Hawthornes Printers and Skills are both cited by Britain's Institute of Public Policy Research as a good examples of 'corporate social engagement'*, the government's new catch-phrase for business commitment to social inclusion. As part of its social engagement, Hawthornes donates pallets of paper to local schools, welcomes classes to visit the plant and provides work experience for eight schools and colleges. Even so, Richard Hawthorne admits that too few of the firm's 90 employees come from the inner city.
A formative moment in his life came in London in the late 1960s when he met a travelling group from India with its theatre production, India Arise, produced by Moral Re-Armament. One particular song, Will we have rice tomorrow, Dad?, made a deep impression on him.
Sitting in his car on the Thames Embankment the next morning, he felt an inner call, to 'open my heart to people whom I had kept at arms length and to newcomers to Britain who were treated as second-class citizens'. As a Christian, he felt he was being urged to 'the biggest task that God was asking of me and not to restrict myself to things I felt I could undertake without making a fool of myself.' As a result, he has been a member, since 1970, of what is now Nottingham's Racial Equality Council.

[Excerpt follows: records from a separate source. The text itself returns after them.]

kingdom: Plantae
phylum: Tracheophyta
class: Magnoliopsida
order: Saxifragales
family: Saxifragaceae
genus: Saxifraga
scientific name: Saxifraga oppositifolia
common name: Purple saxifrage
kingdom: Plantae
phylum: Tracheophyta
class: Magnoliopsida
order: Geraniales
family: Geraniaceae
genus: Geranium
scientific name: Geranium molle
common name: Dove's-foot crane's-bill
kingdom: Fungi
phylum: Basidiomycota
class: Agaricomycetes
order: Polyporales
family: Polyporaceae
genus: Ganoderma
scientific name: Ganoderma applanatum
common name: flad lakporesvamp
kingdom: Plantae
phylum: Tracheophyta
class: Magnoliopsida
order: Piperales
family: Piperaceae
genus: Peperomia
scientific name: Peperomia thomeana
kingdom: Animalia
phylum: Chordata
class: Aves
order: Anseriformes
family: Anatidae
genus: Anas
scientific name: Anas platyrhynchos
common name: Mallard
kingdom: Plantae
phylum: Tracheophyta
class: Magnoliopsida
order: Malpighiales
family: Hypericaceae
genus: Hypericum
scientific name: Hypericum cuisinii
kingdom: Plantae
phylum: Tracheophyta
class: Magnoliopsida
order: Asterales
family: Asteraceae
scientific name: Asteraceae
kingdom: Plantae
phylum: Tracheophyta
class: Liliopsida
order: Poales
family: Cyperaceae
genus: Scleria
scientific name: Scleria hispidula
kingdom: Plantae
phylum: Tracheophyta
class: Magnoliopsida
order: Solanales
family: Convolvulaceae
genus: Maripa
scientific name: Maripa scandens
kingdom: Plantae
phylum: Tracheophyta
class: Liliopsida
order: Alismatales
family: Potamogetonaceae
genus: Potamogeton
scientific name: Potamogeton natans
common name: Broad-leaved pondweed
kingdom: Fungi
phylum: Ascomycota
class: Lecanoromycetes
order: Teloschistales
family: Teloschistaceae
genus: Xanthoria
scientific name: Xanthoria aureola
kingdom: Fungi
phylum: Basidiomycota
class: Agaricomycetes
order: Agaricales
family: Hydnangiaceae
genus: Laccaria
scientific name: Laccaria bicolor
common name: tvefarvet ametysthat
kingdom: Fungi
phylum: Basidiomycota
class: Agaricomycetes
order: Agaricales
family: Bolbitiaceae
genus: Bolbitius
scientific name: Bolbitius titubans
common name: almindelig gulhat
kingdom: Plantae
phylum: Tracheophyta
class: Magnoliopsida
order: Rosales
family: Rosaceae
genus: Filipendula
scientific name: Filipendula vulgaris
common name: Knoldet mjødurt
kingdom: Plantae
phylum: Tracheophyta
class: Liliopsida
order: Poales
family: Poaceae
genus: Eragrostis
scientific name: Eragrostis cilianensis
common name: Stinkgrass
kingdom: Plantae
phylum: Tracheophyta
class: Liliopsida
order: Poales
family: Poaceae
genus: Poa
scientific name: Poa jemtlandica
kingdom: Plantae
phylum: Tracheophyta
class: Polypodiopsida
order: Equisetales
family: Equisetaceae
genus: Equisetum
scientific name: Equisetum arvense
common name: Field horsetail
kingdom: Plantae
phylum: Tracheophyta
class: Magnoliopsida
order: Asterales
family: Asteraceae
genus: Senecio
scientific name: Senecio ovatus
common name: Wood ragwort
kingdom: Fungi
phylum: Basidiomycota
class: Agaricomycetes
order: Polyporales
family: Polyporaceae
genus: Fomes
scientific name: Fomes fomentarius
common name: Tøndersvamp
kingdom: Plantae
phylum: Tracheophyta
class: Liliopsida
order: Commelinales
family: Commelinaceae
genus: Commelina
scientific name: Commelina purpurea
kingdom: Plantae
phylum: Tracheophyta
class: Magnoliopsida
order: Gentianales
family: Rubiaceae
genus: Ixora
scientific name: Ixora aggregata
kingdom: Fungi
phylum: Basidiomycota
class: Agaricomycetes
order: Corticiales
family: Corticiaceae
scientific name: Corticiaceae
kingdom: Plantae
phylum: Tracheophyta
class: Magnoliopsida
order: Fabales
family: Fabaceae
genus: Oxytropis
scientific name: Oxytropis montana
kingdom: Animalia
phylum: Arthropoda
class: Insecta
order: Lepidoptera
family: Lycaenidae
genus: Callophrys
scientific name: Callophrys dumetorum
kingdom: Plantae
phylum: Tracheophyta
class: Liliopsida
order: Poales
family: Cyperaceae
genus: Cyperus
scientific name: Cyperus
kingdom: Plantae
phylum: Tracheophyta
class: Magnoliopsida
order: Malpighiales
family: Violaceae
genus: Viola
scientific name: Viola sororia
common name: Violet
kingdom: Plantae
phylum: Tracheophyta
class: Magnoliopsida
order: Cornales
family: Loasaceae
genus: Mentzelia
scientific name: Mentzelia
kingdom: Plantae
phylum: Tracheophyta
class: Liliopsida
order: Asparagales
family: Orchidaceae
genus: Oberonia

'I have been struck by the need to heal the hurts of history and to think for those who have become socially excluded,' Hawthorne says. 'Our Creator has a plan for our cities. The challenge is to live so that we discover it individually and implement it together. This is the answer to the control and fear which stifles so much teamwork and creative regeneration.' He urges that the 'honest conversation' must continue between the Partnership Council and local residents, especially where there are continuing feelings of exclusion.
For Christina Ashworth, the bottom line is not 'the outputs, bar charts, buildings and services' so much as doing things 'in a way that enhances people's dignity and makes them feel included and respected'. She would like the government, which published its National strategy for neighbourhood renewal last year, to take a close look at Nottingham's experience. She thinks they would have a thing or two to learn.
*'A welcome engagement' by Ella Joseph, published by the Institute of Public Policy Research, GBP8.95, ISBN 1 86030 108 8.